Life often looks wonderful on social media and I wonder that at times it doesn’t always show both sides. If I’m honest, December 2022 has been one of hardest months of my life with several unexpected losses and much challenge.

Then to top it off, after almost three years of careful avoidance, I received Covid for Christmas and the New Year (I was fully vaccinated) and have been very sick with every symptom. I’m stunned at just how terrible Covid can be and wouldn’t wish it on (or risk giving it to) anyone.

I’m still trying to get through it and have lost being able to taste and smell, (devastating to someone who loves cooking!) but I’m hoping these will return in time – fingers crossed. And I also still hold hope for this fresh, new year.

If anything, going through this past month makes me appreciate so much more and I’m grateful to have had those I’ve lost, for the pain means there was much love, and so it takes time to adjust and adapt.

* * * * *

▶ CHECK YOUR UNDERSTANDING:
(a) In the post about a hard December 2022, which two senses did the writer lose while ill with Covid?
(b) From the post about a hard December 2022, print the passage that begins at the words "Then to top" and ends after the words "it to) anyone.".
The listing that comes next is from an unrelated source.

▶ SOURCE MATERIAL:

* * * * *

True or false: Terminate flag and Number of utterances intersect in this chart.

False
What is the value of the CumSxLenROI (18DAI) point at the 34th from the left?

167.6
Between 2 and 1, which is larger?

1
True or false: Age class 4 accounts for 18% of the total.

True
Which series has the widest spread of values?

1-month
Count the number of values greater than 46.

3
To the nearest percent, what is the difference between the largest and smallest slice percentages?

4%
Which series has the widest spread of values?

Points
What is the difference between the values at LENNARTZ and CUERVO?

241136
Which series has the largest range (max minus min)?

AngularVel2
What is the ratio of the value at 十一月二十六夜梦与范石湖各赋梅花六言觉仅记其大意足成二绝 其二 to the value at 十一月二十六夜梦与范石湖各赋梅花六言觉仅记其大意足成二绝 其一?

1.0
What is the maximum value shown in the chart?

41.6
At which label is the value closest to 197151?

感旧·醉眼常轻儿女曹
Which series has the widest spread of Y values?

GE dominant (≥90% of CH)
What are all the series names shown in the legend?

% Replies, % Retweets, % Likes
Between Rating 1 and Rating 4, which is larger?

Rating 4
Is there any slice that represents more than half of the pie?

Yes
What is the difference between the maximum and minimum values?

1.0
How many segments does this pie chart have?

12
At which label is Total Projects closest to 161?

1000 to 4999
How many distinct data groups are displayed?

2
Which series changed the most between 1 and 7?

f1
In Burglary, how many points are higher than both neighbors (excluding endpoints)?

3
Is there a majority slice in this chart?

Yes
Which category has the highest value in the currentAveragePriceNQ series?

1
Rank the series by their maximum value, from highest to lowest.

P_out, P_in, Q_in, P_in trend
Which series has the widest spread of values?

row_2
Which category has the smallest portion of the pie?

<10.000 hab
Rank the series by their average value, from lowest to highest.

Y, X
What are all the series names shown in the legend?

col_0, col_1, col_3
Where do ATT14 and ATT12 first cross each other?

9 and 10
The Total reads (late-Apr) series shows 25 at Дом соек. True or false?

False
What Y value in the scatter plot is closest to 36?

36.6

* * * * *

▶ SOLVED TASKS:
(a) Taste and smell.

(b)
Then to top it off, after almost three years of careful avoidance, I received Covid for Christmas and the New Year (I was fully vaccinated) and have been very sick with every symptom. I’m stunned at just how terrible Covid can be and wouldn’t wish it on (or risk giving it to) anyone.